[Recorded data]
┄┄┄┄┄┄
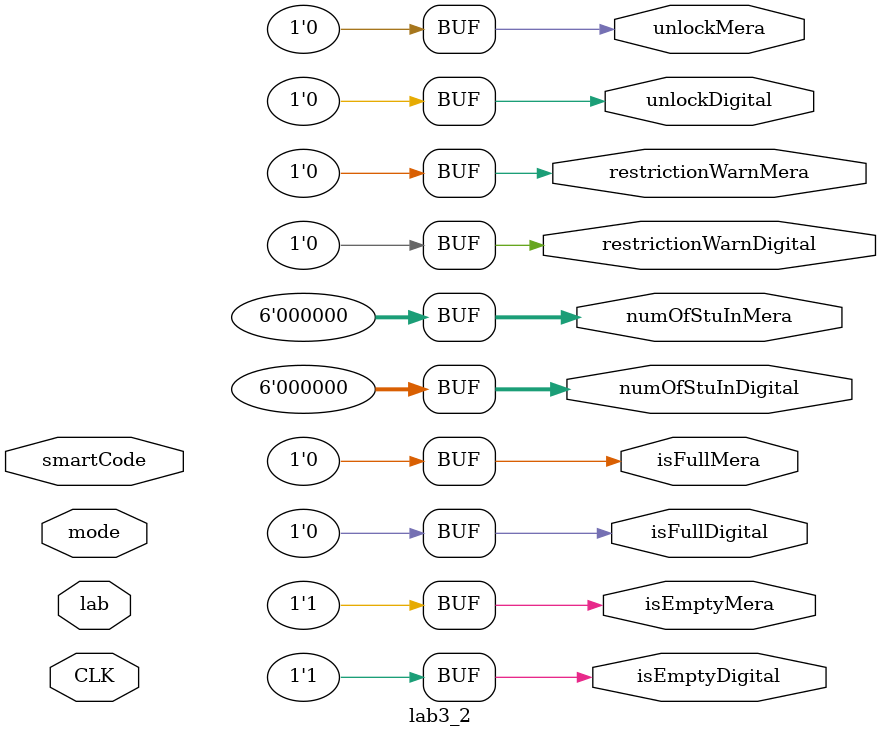
<source format=v>
`timescale 1ns / 1ps 
module lab3_2(
			input[4:0] smartCode,
			input CLK, 
			input lab, //0:Digital, 1:Mera
			input [1:0] mode, //00:exit, 01:enter, 1x: idle 
			output reg [5:0] numOfStuInMera,
			output reg [5:0] numOfStuInDigital,
			output reg restrictionWarnMera,//1:show warning, 0:do not show warning
			output reg isFullMera, //1:full, 0:not full
			output reg isEmptyMera, //1: empty, 0:not empty
			output reg unlockMera,	//1:door is open, 0:closed
			output reg restrictionWarnDigital,//1:show warning, 0:do not show warning
			output reg isFullDigital, //1:full, 0:not full
			output reg isEmptyDigital, //1: empty, 0:not empty
			output reg unlockDigital //1:door is open, 0:closed
	);
	 
	// You may declare your variables below	
	
	initial begin
			numOfStuInMera=0;
			numOfStuInDigital=0;
			restrictionWarnMera=0;
			isFullMera=0;
			isEmptyMera=1'b1;
			unlockMera=0;		
			restrictionWarnDigital=0;
			isFullDigital=0;
			isEmptyDigital=1'b1;
			unlockDigital=0;
	end
	//Modify the lines below to implement your design
	//always @(posedge CLK) 
	//...
	
endmodule


</source>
┄┄┄┄┄┄
§ Aim of the task:
Although the records include pictures, the copy should reproduce every line exactly and none of the pictures.

§ The completed task:
<source format=v>
`timescale 1ns / 1ps 
module lab3_2(
			input[4:0] smartCode,
			input CLK, 
			input lab, //0:Digital, 1:Mera
			input [1:0] mode, //00:exit, 01:enter, 1x: idle 
			output reg [5:0] numOfStuInMera,
			output reg [5:0] numOfStuInDigital,
			output reg restrictionWarnMera,//1:show warning, 0:do not show warning
			output reg isFullMera, //1:full, 0:not full
			output reg isEmptyMera, //1: empty, 0:not empty
			output reg unlockMera,	//1:door is open, 0:closed
			output reg restrictionWarnDigital,//1:show warning, 0:do not show warning
			output reg isFullDigital, //1:full, 0:not full
			output reg isEmptyDigital, //1: empty, 0:not empty
			output reg unlockDigital //1:door is open, 0:closed
	);
	 
	// You may declare your variables below	
	
	initial begin
			numOfStuInMera=0;
			numOfStuInDigital=0;
			restrictionWarnMera=0;
			isFullMera=0;
			isEmptyMera=1'b1;
			unlockMera=0;		
			restrictionWarnDigital=0;
			isFullDigital=0;
			isEmptyDigital=1'b1;
			unlockDigital=0;
	end
	//Modify the lines below to implement your design
	//always @(posedge CLK) 
	//...
	
endmodule


</source>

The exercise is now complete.